Dataset entries:
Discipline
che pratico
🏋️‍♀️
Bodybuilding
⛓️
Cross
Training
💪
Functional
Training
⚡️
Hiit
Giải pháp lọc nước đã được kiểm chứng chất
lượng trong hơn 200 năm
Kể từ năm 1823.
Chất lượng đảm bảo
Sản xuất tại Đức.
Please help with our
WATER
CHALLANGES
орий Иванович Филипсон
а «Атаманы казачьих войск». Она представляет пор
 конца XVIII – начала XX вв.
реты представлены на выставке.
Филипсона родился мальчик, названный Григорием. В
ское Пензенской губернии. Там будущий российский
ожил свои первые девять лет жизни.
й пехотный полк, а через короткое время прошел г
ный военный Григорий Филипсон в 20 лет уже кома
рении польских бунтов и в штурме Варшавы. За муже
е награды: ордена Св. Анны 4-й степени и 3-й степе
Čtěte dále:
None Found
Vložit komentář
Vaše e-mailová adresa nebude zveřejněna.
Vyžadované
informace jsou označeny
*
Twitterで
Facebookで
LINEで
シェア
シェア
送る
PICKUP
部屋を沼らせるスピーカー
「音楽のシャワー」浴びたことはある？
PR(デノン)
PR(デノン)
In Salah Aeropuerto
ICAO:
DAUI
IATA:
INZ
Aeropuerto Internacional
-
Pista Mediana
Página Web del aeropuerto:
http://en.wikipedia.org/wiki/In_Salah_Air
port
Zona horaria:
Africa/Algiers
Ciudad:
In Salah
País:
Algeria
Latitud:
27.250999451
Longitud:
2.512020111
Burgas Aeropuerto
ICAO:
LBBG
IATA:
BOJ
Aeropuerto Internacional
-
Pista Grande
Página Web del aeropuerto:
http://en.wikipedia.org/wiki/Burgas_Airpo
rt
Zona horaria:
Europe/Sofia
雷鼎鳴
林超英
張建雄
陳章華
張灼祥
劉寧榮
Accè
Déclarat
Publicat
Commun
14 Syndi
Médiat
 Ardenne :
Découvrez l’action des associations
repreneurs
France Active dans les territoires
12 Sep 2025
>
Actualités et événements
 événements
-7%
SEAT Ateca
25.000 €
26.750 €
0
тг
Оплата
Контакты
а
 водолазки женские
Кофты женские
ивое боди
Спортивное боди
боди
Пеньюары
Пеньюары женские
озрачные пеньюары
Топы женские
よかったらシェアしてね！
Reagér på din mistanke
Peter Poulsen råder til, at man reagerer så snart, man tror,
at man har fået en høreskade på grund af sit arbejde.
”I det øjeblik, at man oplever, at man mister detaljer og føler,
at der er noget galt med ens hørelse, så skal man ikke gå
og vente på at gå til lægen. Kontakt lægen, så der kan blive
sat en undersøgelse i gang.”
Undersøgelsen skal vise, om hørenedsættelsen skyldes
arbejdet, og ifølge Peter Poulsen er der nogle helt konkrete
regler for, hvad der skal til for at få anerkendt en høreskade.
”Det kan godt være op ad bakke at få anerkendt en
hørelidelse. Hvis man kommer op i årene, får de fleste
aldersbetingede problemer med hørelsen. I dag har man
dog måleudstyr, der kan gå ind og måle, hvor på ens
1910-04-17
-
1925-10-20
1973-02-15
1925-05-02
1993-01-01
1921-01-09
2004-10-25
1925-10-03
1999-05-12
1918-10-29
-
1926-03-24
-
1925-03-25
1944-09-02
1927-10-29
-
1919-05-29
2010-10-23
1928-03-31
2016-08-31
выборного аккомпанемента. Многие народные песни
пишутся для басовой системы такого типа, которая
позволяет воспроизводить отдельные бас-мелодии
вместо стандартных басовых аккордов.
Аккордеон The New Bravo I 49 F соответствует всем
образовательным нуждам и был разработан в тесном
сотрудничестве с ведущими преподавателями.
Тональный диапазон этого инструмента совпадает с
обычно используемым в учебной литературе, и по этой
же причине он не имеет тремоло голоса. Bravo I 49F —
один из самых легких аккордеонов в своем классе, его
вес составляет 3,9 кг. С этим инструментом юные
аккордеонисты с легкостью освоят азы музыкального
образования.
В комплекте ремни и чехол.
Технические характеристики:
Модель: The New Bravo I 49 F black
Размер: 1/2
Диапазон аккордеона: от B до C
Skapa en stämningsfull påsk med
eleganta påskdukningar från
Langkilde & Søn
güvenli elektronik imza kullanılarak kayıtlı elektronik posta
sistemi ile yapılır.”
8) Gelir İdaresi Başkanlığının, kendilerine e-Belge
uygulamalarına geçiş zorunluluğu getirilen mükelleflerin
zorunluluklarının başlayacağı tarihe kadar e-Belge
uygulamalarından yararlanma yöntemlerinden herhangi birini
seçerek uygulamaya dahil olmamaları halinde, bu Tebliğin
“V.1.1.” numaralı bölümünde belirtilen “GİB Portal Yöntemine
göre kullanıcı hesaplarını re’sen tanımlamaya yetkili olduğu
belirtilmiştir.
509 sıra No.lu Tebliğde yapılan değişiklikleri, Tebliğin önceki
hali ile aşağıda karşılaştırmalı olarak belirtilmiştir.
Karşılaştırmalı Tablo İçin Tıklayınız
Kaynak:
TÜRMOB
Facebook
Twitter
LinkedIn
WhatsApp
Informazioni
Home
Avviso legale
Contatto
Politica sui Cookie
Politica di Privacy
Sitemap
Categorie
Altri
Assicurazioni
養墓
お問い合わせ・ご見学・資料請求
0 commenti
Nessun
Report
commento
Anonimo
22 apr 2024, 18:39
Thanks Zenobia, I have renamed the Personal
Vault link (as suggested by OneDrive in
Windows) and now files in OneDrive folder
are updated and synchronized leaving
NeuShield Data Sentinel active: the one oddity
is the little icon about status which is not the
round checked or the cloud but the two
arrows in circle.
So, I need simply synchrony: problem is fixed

What you need to do.
Tally the lines of the entries that carry the word "Bravo" and say only that number.

Task answer.
3